寫在前面
文章的原文很多地方都能找到
我貼一處起源引擎(Source Engine)開發公司Valve Software的網址,其他的我,提供一處steam的。
① V社 VALVE(Dota2、半條命的開發) Source Multiplayer Networking
https://developer.valvesoftware.com/wiki/Source_Multiplayer_Networking
② Steam CSGO(Counter-Strike: Global Offensive)Source Multiplayer Networking
http://steamcommunity.com/sharedfiles/filedetails/?id=527313998
也有人做過優秀翻譯 【騰訊GAD譯館】 Source引擎多人模式網絡同步模型,我只是因爲自己注意力渙散覺得文章乾澀不寫下來就看不動,也請閱讀的大家不要用我的渣翻水平做橫向對比,取得必要知識信息就好。
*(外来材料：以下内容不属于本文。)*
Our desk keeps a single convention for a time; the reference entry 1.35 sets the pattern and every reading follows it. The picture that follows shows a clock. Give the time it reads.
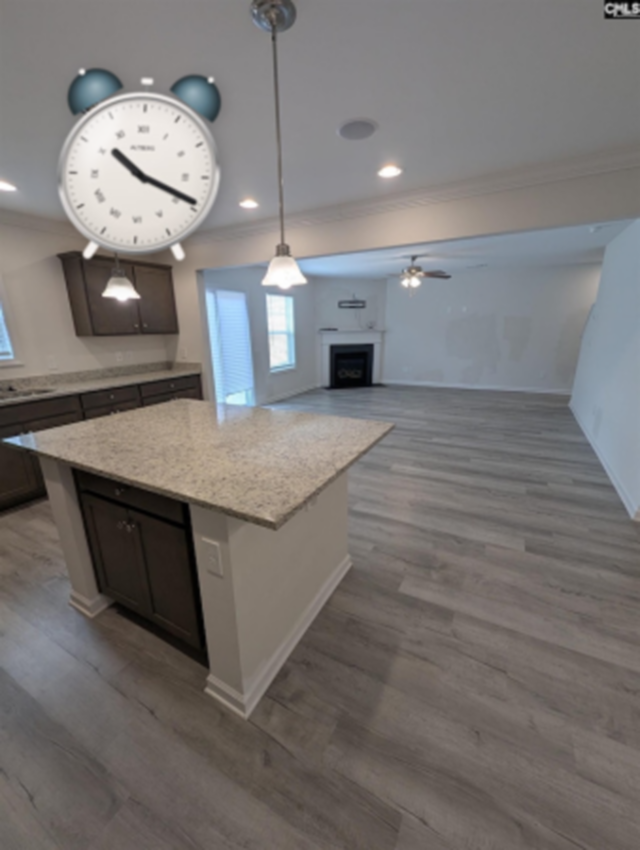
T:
10.19
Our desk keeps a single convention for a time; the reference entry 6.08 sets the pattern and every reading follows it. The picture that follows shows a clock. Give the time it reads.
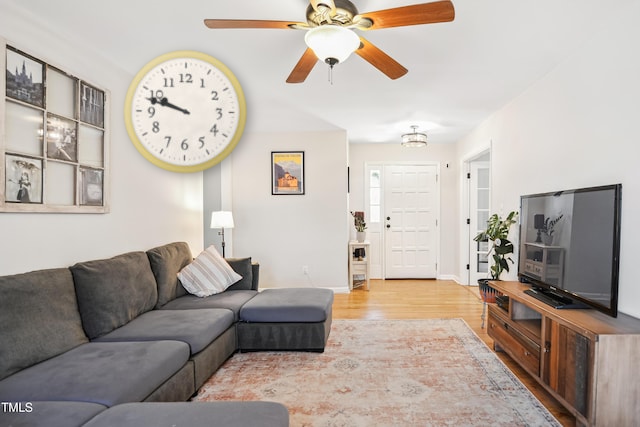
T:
9.48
【2017-09-05補充】 找資料途中發現一篇更加準確的翻譯https://tieba.baidu.com/p/1819264994 搬運原文地址已不可尋,貼吧排版不是很方便閱讀。(所以我的坑還是會填完的~)
【2018-03-12補充】 對格式進行了整理,逐句的方式太影響閱讀體驗了,內容和原來還是相同的。
正文
索引
概述 (本篇)
基礎部分 Basic networking(本篇)
支持Tickrate修改的服務器 Servers that Support Tickrate(第二篇)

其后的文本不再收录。